The United States’ (US) crackdown on Chinese low-value e-commerce shipments has opened a “rare and potentially lucrative” window for Indian exporters of items such as handicrafts, fashion, and home goods, a Delhi-based think tank said on Sunday.
“With over 1 lakh e-commerce sellers and $5 billion in current exports, India is well positioned to fill the gap left by China—particularly in customised, small-batch products like handicrafts, fashion, and home goods,” according to a report released by the Global Trade Research Initiative (GTRI), adding that in order to achieve this, reforms will be critical.

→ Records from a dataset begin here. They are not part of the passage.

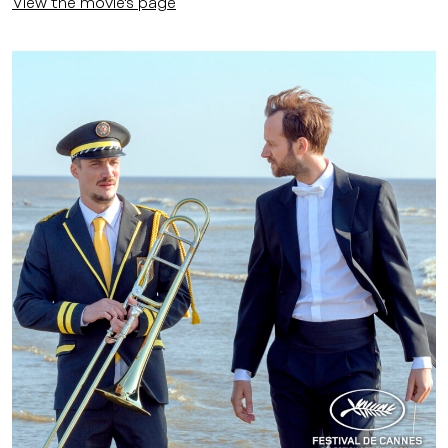
View the movie's page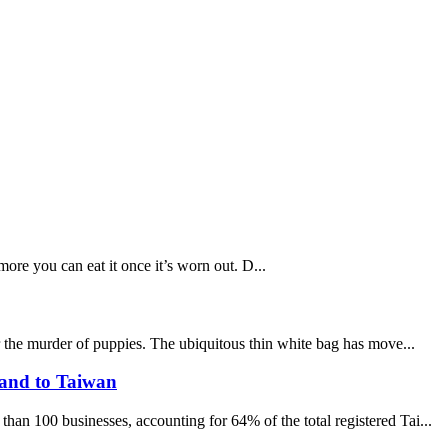
ore you can eat it once it’s worn out. D...
r the murder of puppies. The ubiquitous thin white bag has move...
sand to Taiwan
an 100 businesses, accounting for 64% of the total registered Tai...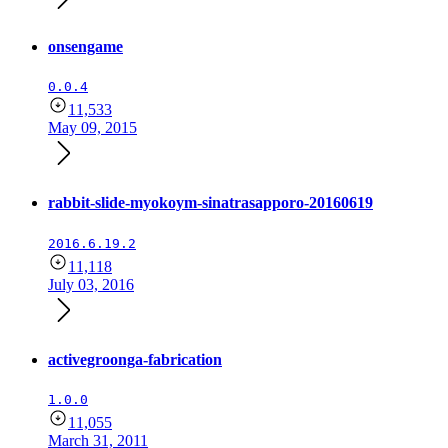
onsengame
0.0.4
11,533
May 09, 2015
rabbit-slide-myokoym-sinatrasapporo-20160619
2016.6.19.2
11,118
July 03, 2016
activegroonga-fabrication
1.0.0
11,055
March 31, 2011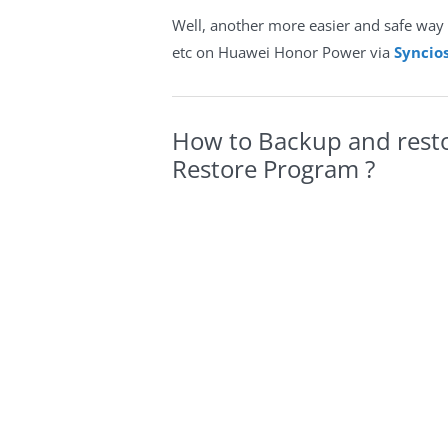
Well, another more easier and safe way 
etc on Huawei Honor Power via
Syncio
How to Backup and rest
Restore Program ?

On April 2, American President Donald Trump signed an executive order removing the ‘de minimis’ exemption for imports from China and Hong Kong. This rule had previously allowed small packages valued up to $800 to enter the US without any duty—benefiting Amazon and Chinese firms like Shein and Temu.

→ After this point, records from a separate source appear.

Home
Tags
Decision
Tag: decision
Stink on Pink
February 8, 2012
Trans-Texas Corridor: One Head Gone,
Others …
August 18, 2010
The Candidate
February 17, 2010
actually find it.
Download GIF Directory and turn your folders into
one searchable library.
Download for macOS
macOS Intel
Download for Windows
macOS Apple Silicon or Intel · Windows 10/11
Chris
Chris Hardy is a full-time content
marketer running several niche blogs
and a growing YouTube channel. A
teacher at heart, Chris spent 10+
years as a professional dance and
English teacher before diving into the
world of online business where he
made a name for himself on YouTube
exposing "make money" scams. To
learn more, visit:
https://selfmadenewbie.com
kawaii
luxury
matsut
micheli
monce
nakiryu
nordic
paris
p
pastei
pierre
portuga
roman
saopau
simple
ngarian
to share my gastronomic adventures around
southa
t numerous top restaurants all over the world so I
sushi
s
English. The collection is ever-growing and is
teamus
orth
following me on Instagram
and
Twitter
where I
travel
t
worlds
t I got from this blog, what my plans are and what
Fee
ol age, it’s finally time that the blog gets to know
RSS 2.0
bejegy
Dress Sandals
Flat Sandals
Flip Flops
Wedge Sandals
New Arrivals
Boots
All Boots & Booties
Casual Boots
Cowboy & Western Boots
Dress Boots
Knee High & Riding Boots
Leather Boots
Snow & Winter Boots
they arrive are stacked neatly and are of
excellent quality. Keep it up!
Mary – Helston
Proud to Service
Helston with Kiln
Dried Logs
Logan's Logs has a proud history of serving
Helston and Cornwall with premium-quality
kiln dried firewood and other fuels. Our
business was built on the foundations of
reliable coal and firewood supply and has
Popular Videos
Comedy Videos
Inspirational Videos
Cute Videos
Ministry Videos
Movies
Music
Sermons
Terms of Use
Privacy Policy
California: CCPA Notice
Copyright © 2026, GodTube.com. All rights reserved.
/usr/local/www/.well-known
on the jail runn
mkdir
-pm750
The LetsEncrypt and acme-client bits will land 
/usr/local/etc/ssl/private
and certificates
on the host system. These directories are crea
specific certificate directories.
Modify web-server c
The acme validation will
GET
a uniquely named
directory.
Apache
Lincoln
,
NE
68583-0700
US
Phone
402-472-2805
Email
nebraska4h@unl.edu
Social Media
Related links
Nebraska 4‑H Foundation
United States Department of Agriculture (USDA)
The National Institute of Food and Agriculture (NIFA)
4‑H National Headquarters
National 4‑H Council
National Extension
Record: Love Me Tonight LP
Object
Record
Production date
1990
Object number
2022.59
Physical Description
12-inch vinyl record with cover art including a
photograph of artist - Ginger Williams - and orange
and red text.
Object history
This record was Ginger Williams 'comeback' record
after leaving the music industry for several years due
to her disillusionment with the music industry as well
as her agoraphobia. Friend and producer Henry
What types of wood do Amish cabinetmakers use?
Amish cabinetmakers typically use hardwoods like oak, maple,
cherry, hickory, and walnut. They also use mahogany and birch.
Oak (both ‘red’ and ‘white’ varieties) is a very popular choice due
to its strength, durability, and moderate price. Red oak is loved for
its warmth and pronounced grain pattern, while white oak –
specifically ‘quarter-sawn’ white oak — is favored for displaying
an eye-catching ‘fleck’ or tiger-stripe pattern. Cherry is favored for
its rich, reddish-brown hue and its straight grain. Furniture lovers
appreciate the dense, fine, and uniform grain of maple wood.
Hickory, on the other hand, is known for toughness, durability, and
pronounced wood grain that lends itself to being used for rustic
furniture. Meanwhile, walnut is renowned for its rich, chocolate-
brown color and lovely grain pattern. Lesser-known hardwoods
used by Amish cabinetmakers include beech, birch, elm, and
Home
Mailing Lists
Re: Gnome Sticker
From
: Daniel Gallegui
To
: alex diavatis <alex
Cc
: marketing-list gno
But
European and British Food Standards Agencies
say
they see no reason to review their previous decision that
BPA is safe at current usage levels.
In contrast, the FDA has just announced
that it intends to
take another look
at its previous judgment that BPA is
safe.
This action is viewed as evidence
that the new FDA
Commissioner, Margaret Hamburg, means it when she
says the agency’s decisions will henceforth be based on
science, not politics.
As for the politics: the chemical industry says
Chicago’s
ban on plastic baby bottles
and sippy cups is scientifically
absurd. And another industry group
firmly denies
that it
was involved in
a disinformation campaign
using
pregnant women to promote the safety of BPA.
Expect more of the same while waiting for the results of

Trump further raised the tariffs on China, including on e-commerce goods. From May 2, all such shipments from China and Hong Kong will face a 120 per cent import duty, ending their duty-free entry. A per item duty will rise from $75 to $100 from May 2 to May 31. From June 1 onwards, the per item duty will go up further to $200. According to the report, other countries retain de minimis privileges. However, the window of opportunity could be small, as the US administration has hinted at expanding these restrictions in the future.
As far as reforms are concerned, the report said that India’s current trade system is still geared towards large, traditional exporters and not small online sellers. For these e-commerce players, red tape often outweighs support. Indian banks remain a major hurdle for exporters as they struggle to handle the high volume and small-value nature of e-commerce exports.
That apart, unlike large exporters, e-commerce sellers often lack access to affordable loans. While big players get 7–10 per cent interest loans and purchase-order based financing, small online sellers pay 12–15 per cent and are left out of public credit programmes. Including them under priority sector lending could help level the playing field, the report said.